Виетнам премахва ограниченията върху вноса на пшеница

The government of Vietnam has decided to remove restrictions on the export of grain from countries where Canadian creeping thistle is found, local media reported. According to analysts, with this move the country will allow the US, Canada and Europe more direct access to its domestic market.

It is actually a well-known weed with the Latin name Cirsium arvense, but "Canada thistle" is a widely used name overseas, although it is misleading (it is not of Canadian origin).

A revised list of non-Canada thistle quarantine pests will take effect on September 29, according to Cereals Canada. The step crowns efforts by the Canadian government and the agricultural industry and will allow the country to resume traditional wheat supplies to Vietnam.

It is recalled that the phytosanitary restrictions announced in 2018 exposed exporters to the risk of trade sanctions if the cargo was found to contain creeping thistle. As a result, direct trade between Vietnam and other countries has declined - especially from Canada. Canada's wheat exports to Vietnam fell to just over 20,000 tonnes in 2021, down from 200,000 tonnes a year before the cap.

"With this decision, we look forward to the resumption of regular grain trade between Canada and Vietnam," Cereals Canada CEO Dean Dias said in a statement.

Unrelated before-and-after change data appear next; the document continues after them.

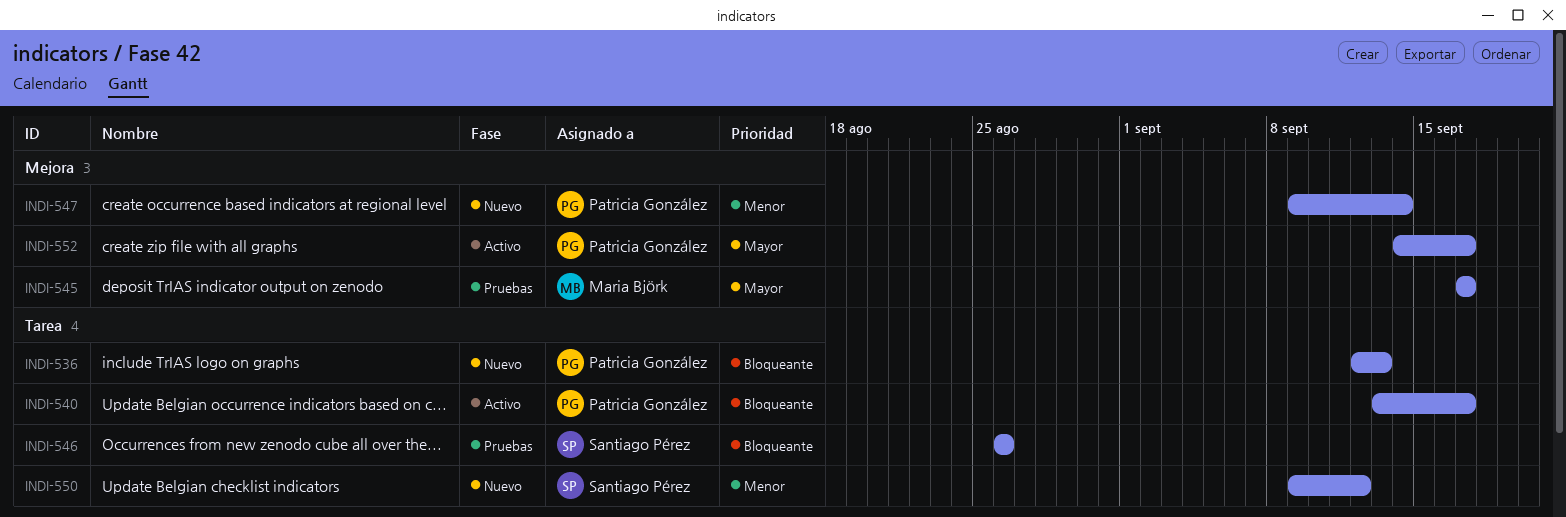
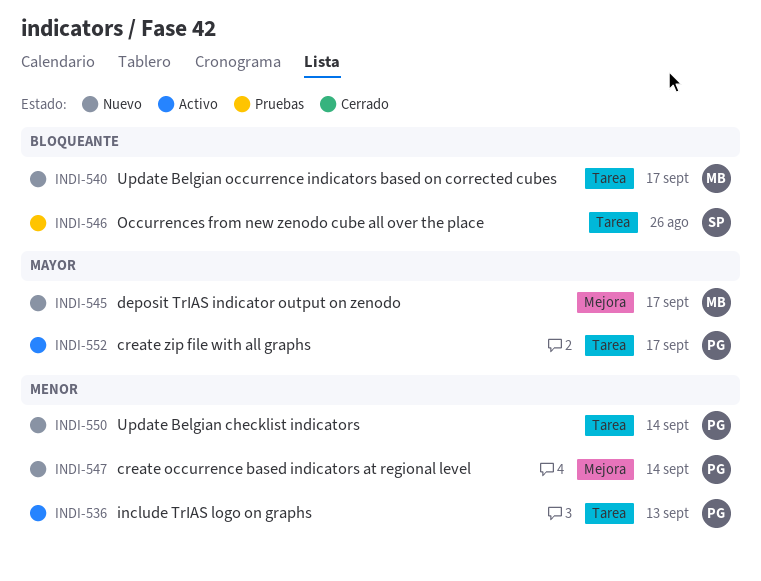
INDI-536, status: Nuevo -> Activo
INDI-536, priority: Bloqueante -> Menor
INDI-540, status: Activo -> Nuevo
INDI-540, owner: Patricia González -> Maria Björk
INDI-545, status: Pruebas -> Nuevo
INDI-550, owner: Santiago Pérez -> Patricia González
INDI-550, due: Sep 12 -> Sep 14
INDI-552, label: Mejora -> Tarea

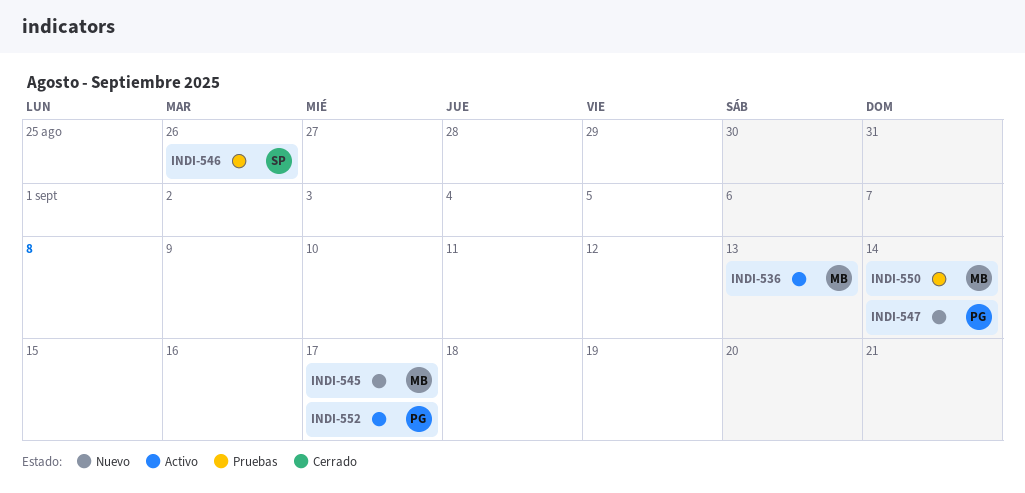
INDI-536, owner: PG -> MB
INDI-540: present -> none
INDI-550, status: Nuevo -> Pruebas
INDI-550, owner: PG -> MB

The eased import will allow traders to import directly from Canada and Russia, which were previously among Vietnam's top suppliers.

For now, Australia remains Vietnam's biggest wheat importer, but trade with the US has also expanded significantly in recent years after wheat tariffs were lifted in 2021.

"This should be good news for US and Canadian shippers," a Singapore-based grain trader told S&P Global Commodity Insights.

"But the US has been exporting more wheat to Vietnam in recent years anyway, so now maybe there will be more demand for Canadian wheat," he concluded.